Solution-wide Nuget package version handling with MsBuild 15+

In order to centrally manage package versions, you can now leverage the Directory.Build.targets feature. Without going into too much detail (the linked document explains it well), Directory.Build.targets can be used to provide customizations to project files located under a certain directory (within a directory tree).

I remember seeing this from David Kean several months back on Twitter.  This is incredibly useful for keeping versions of packages consistent across projects.

Link: https://www.strathweb.com/2018/07/solution-wide-nuget-package-version-handling-with-msbuild-15/

 

REST vs. GraphQL: A Critical Review

Here is the idea: If you have never heard about the REST architectural style constraints and their implication on the properties of the resulting distributed system and you do not want to (or can’t) educate yourself, use GraphQL.

With all the buzz on Twitter about REST and GraphQL, I figured I’d toss this post in the mix.  Worth reading the comments as well to get a bigger picture.  Seems like people either sit in the REST (not CRUD but with Hypermedia) or the GraphQL camp, and nowhere in between.

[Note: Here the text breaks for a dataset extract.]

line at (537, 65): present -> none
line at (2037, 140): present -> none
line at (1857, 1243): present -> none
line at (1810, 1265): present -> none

Link: https://blog.goodapi.co/rest-vs-graphql-a-critical-review-5f77392658e7

 

The Power of Roslyn – Kasey Uhlenhuth

Four years ago we open sourced the C# and Visual Basic compilers and exposed their functionality through APIs as the Roslyn project. The Roslyn analyzer API empowers the developer community to be more productive by lighting up their own features in the editor in real-time–meaning anyone can write a refactoring, code fix, code style rule, or code diagnostic.

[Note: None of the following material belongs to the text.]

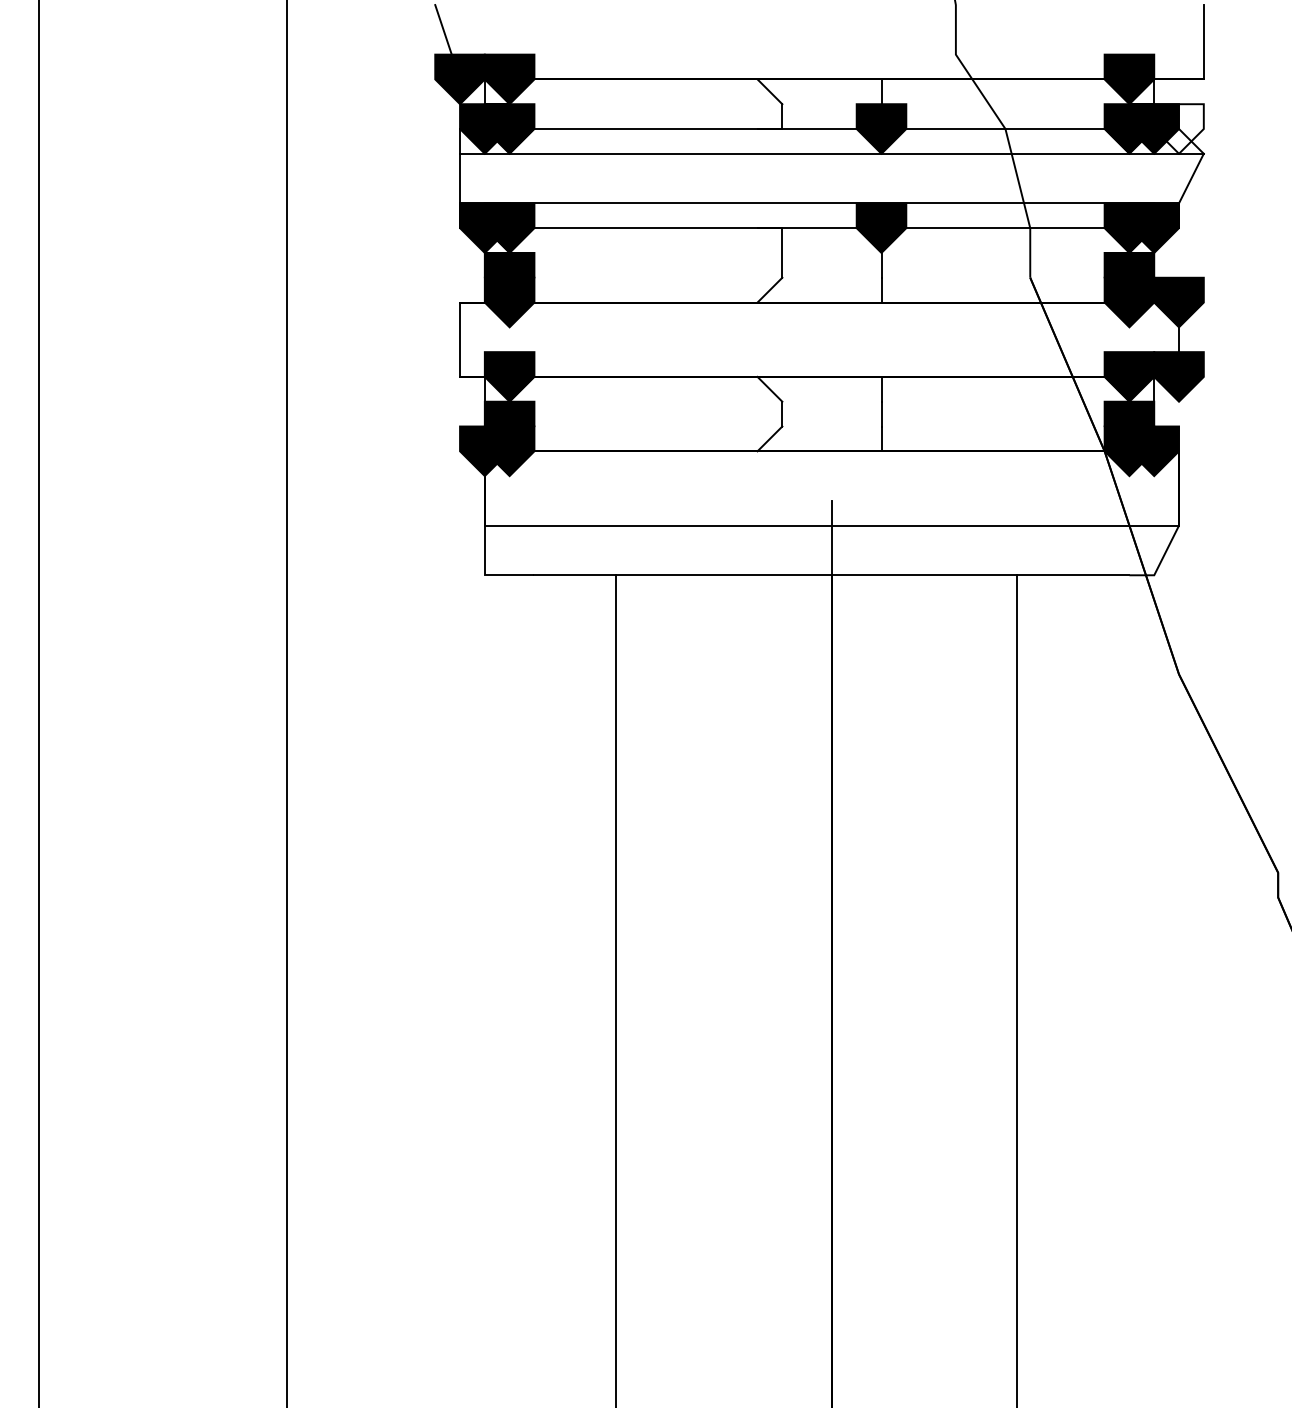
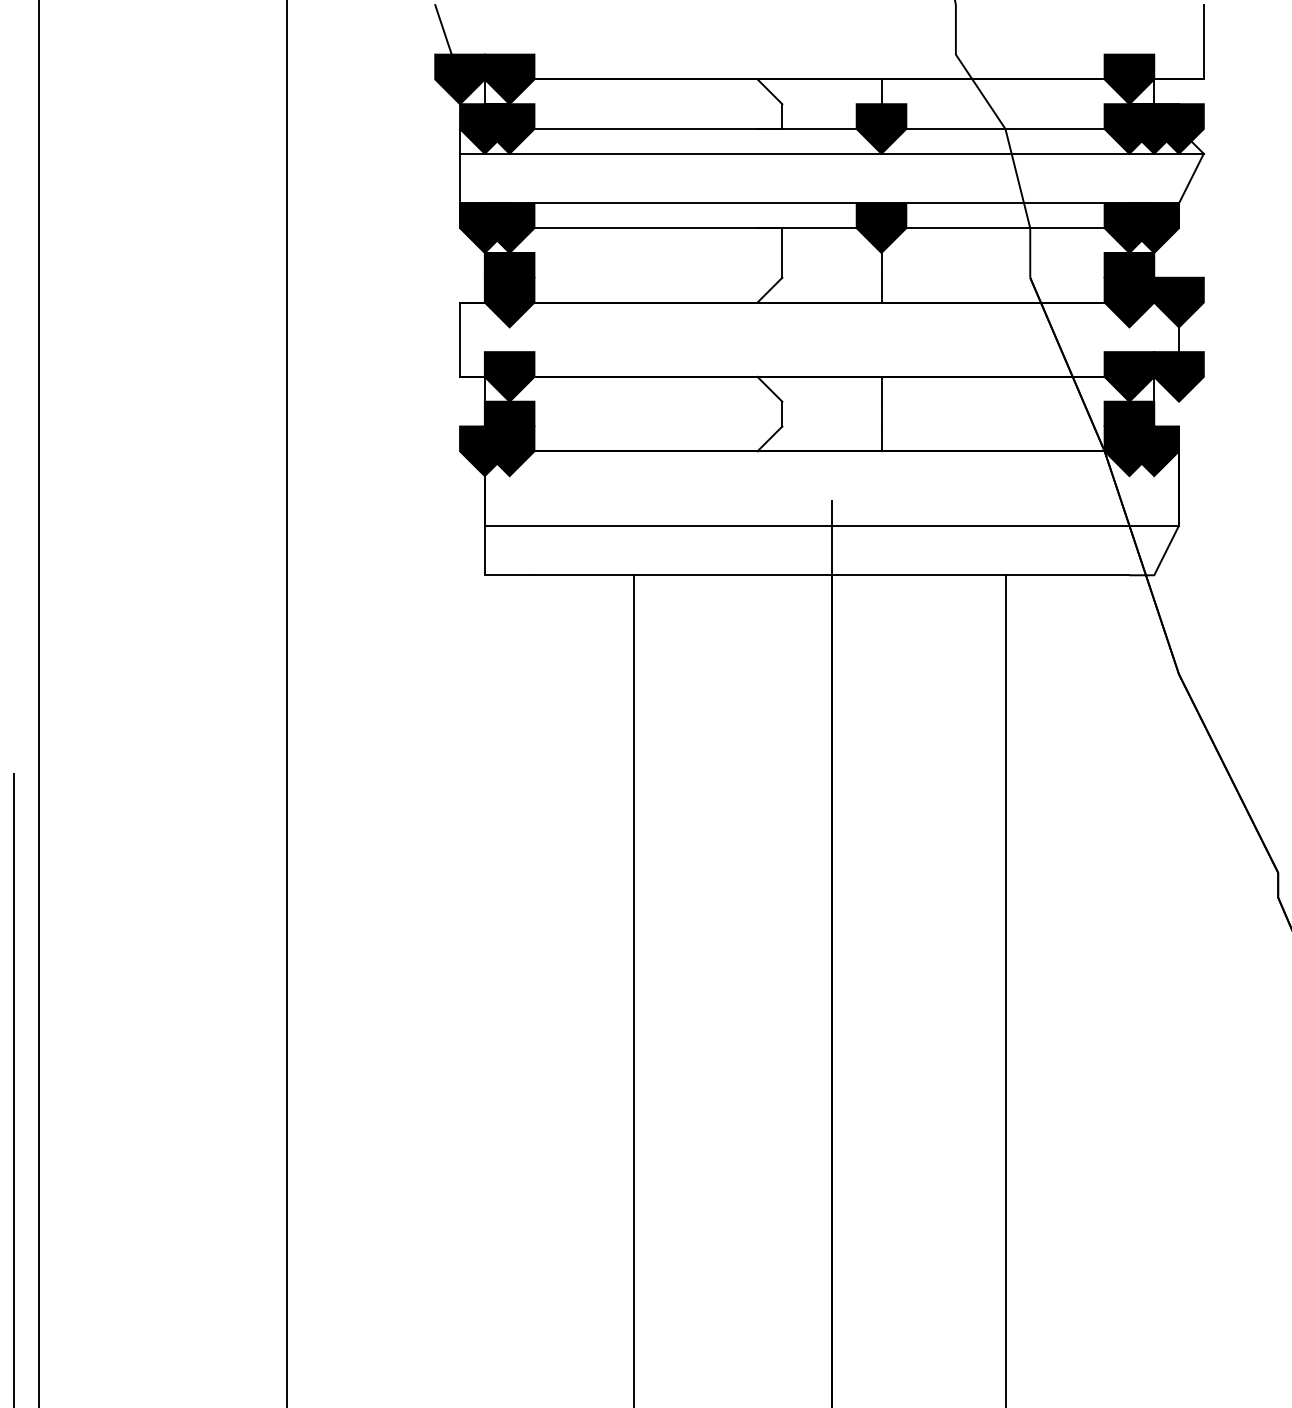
fill at (1178, 128): none -> present
line at (615, 989) position: (615, 989) -> (633, 989)
line at (1016, 989) position: (1016, 989) -> (1005, 989)
line at (13, 1088): none -> present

Come learn more about the Roslyn project, new APIs we’re adding, and what these live analyzers mean for you and your productivity.

I’ve always been interested in writing an Roslyn Analyzer but just wasn’t really sure where or how to get started.  If you feel the same, I recommend checking out this talk.

Link: https://www.youtube.com/watch?v=nXljhGDokqA

 

Blazor 0.5.0

Blazor 0.5.0 is now available! This release explores scenarios where Blazor is run in a separate process from the rendering process. Specifically, Blazor 0.5.0 enables the option to run Blazor on the server and then handle all UI interactions over a SignalR connection. This release also adds some very early support for debugging your Blazor .NET code in the browser!

Pretty interesting to see the updates to the JavaScript interop.  I felt like in previous versions this was the most awkward part of Blazor.